Excerpts from a dataset:
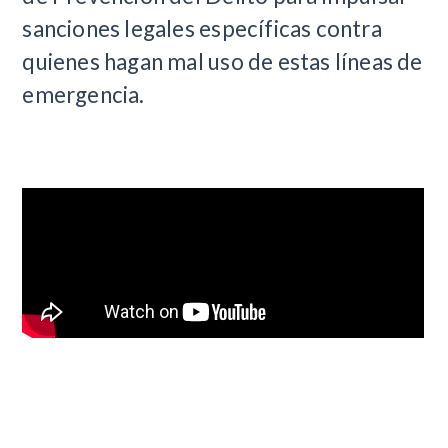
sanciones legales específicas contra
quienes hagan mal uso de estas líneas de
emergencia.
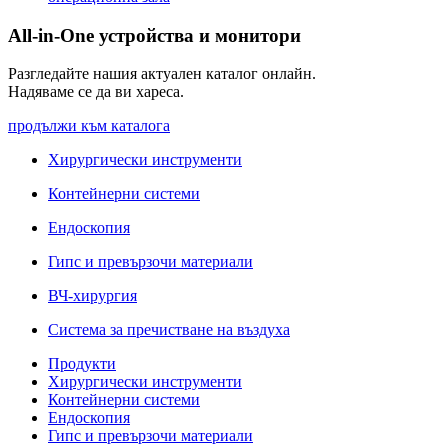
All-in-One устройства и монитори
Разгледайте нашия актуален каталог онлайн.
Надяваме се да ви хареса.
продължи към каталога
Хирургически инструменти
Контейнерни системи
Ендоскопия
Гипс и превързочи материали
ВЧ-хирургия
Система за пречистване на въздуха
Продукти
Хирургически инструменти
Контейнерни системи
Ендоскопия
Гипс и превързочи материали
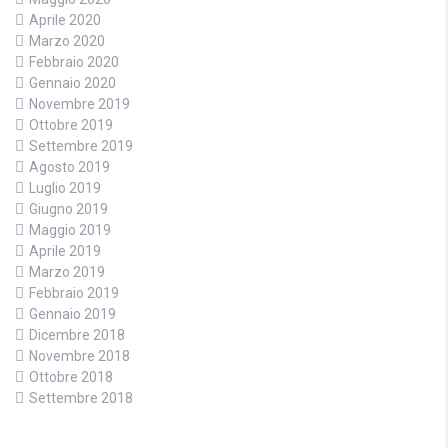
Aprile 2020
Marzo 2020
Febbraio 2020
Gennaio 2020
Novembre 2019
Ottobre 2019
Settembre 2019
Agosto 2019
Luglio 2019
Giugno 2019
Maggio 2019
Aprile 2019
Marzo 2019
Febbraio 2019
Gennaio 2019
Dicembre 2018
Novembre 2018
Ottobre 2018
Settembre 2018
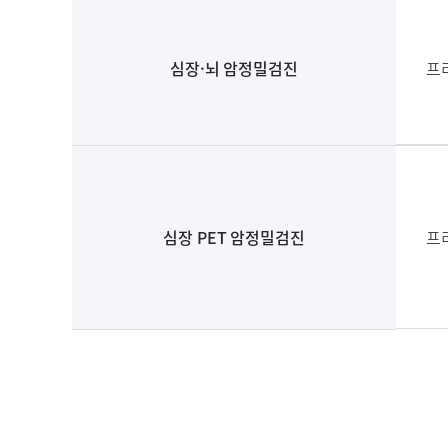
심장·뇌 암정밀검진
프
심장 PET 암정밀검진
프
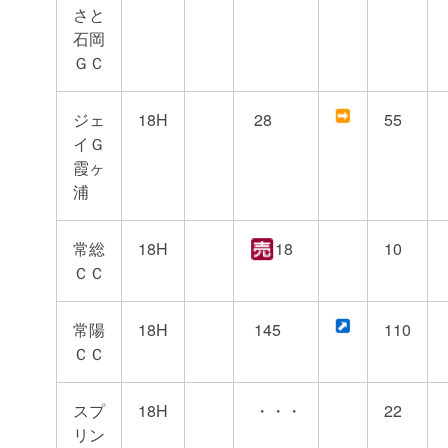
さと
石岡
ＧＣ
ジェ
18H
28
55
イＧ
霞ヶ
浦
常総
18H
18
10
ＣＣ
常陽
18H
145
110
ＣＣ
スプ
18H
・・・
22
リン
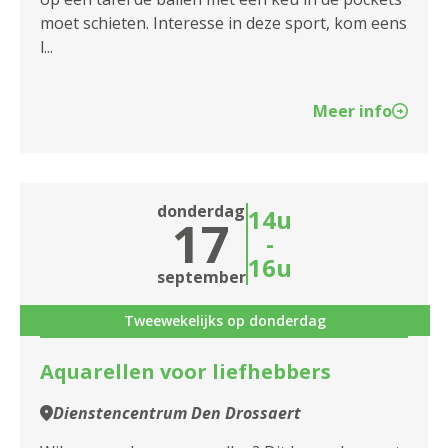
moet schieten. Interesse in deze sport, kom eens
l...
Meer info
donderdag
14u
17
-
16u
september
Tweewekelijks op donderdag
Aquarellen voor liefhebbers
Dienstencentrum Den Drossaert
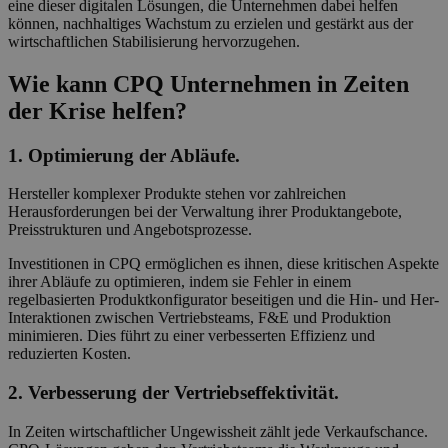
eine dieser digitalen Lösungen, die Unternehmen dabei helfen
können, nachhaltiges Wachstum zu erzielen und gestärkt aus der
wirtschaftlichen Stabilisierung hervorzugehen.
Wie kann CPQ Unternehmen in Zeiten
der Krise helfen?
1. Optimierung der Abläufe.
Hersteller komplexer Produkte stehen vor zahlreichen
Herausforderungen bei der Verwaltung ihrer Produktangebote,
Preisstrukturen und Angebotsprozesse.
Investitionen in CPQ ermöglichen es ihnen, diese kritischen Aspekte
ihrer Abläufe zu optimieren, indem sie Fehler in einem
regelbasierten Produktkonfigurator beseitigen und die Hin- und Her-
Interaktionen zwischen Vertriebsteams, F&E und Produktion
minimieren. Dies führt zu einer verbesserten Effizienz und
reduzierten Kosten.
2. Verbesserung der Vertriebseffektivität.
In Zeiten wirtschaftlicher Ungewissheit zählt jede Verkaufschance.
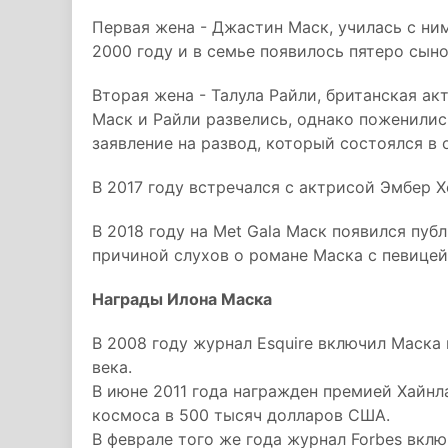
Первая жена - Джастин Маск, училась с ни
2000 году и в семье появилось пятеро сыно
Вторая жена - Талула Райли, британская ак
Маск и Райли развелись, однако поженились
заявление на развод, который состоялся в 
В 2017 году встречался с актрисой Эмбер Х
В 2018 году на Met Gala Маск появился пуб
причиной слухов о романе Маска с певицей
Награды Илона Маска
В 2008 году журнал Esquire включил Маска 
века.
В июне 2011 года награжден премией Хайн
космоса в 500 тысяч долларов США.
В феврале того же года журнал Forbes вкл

» Directions
Write out the data exactly, but not its pictures.

» The completed task
sanciones legales específicas contra
quienes hagan mal uso de estas líneas de
emergencia.
All-in-One устройства и монитори
Разгледайте нашия актуален каталог онлайн.
Надяваме се да ви хареса.
продължи към каталога
Хирургически инструменти
Контейнерни системи
Ендоскопия
Гипс и превързочи материали
ВЧ-хирургия
Система за пречистване на въздуха
Продукти
Хирургически инструменти
Контейнерни системи
Ендоскопия
Гипс и превързочи материали
Aprile 2020
Marzo 2020
Febbraio 2020
Gennaio 2020
Novembre 2019
Ottobre 2019
Settembre 2019
Agosto 2019
Luglio 2019
Giugno 2019
Maggio 2019
Aprile 2019
Marzo 2019
Febbraio 2019
Gennaio 2019
Dicembre 2018
Novembre 2018
Ottobre 2018
Settembre 2018
심장·뇌 암정밀검진
프
심장 PET 암정밀검진
프
さと
石岡
ＧＣ
ジェ
18H
28
55
イＧ
霞ヶ
浦
常総
18H
18
10
ＣＣ
常陽
18H
145
110
ＣＣ
スプ
18H
・・・
22
リン
moet schieten. Interesse in deze sport, kom eens
l...
Meer info
donderdag
14u
17
-
16u
september
Tweewekelijks op donderdag
Aquarellen voor liefhebbers
Dienstencentrum Den Drossaert
eine dieser digitalen Lösungen, die Unternehmen dabei helfen
können, nachhaltiges Wachstum zu erzielen und gestärkt aus der
wirtschaftlichen Stabilisierung hervorzugehen.
Wie kann CPQ Unternehmen in Zeiten
der Krise helfen?
1. Optimierung der Abläufe.
Hersteller komplexer Produkte stehen vor zahlreichen
Herausforderungen bei der Verwaltung ihrer Produktangebote,
Preisstrukturen und Angebotsprozesse.
Investitionen in CPQ ermöglichen es ihnen, diese kritischen Aspekte
ihrer Abläufe zu optimieren, indem sie Fehler in einem
regelbasierten Produktkonfigurator beseitigen und die Hin- und Her-
Interaktionen zwischen Vertriebsteams, F&E und Produktion
minimieren. Dies führt zu einer verbesserten Effizienz und
reduzierten Kosten.
2. Verbesserung der Vertriebseffektivität.
In Zeiten wirtschaftlicher Ungewissheit zählt jede Verkaufschance.
Первая жена - Джастин Маск, училась с ни
2000 году и в семье появилось пятеро сыно
Вторая жена - Талула Райли, британская ак
Маск и Райли развелись, однако поженились
заявление на развод, который состоялся в 
В 2017 году встречался с актрисой Эмбер Х
В 2018 году на Met Gala Маск появился пуб
причиной слухов о романе Маска с певицей
Награды Илона Маска
В 2008 году журнал Esquire включил Маска 
века.
В июне 2011 года награжден премией Хайн
космоса в 500 тысяч долларов США.
В феврале того же года журнал Forbes вкл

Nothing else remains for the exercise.